Try it:
Every line from the one containing "2026 © Biziday" to the one containing "doctoranytime: Data Protection Policy" in the records below, both included, must be set down exactly, and no other line.
[Data provided — start]
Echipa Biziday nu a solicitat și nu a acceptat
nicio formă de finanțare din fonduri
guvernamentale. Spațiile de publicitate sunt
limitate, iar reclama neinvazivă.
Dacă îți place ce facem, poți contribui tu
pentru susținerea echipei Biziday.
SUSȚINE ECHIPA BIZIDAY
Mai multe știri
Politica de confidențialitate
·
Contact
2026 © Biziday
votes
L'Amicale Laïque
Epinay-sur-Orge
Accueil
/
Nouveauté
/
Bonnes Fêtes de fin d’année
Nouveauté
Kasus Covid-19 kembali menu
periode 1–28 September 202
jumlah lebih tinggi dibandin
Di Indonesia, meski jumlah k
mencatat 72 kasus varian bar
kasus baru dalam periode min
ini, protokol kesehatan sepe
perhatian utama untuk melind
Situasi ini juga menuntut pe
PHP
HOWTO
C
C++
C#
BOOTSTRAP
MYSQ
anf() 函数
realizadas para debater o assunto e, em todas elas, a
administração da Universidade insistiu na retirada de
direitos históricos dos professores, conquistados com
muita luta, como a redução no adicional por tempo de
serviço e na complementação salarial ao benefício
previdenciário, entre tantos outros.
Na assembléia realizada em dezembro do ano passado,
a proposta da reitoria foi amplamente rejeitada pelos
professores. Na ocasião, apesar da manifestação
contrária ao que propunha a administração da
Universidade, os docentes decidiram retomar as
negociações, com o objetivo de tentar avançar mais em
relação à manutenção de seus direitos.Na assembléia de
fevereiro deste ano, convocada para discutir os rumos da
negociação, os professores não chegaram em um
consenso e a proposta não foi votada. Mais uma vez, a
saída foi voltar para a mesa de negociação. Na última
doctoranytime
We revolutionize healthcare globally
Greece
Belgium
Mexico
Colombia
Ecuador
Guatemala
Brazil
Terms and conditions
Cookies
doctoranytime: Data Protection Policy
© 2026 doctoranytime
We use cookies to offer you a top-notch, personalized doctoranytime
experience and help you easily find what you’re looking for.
[Data provided — finish]
Answer for the task:
2026 © Biziday
votes
L'Amicale Laïque
Epinay-sur-Orge
Accueil
/
Nouveauté
/
Bonnes Fêtes de fin d’année
Nouveauté
Kasus Covid-19 kembali menu
periode 1–28 September 202
jumlah lebih tinggi dibandin
Di Indonesia, meski jumlah k
mencatat 72 kasus varian bar
kasus baru dalam periode min
ini, protokol kesehatan sepe
perhatian utama untuk melind
Situasi ini juga menuntut pe
PHP
HOWTO
C
C++
C#
BOOTSTRAP
MYSQ
anf() 函数
realizadas para debater o assunto e, em todas elas, a
administração da Universidade insistiu na retirada de
direitos históricos dos professores, conquistados com
muita luta, como a redução no adicional por tempo de
serviço e na complementação salarial ao benefício
previdenciário, entre tantos outros.
Na assembléia realizada em dezembro do ano passado,
a proposta da reitoria foi amplamente rejeitada pelos
professores. Na ocasião, apesar da manifestação
contrária ao que propunha a administração da
Universidade, os docentes decidiram retomar as
negociações, com o objetivo de tentar avançar mais em
relação à manutenção de seus direitos.Na assembléia de
fevereiro deste ano, convocada para discutir os rumos da
negociação, os professores não chegaram em um
consenso e a proposta não foi votada. Mais uma vez, a
saída foi voltar para a mesa de negociação. Na última
doctoranytime
We revolutionize healthcare globally
Greece
Belgium
Mexico
Colombia
Ecuador
Guatemala
Brazil
Terms and conditions
Cookies
doctoranytime: Data Protection Policy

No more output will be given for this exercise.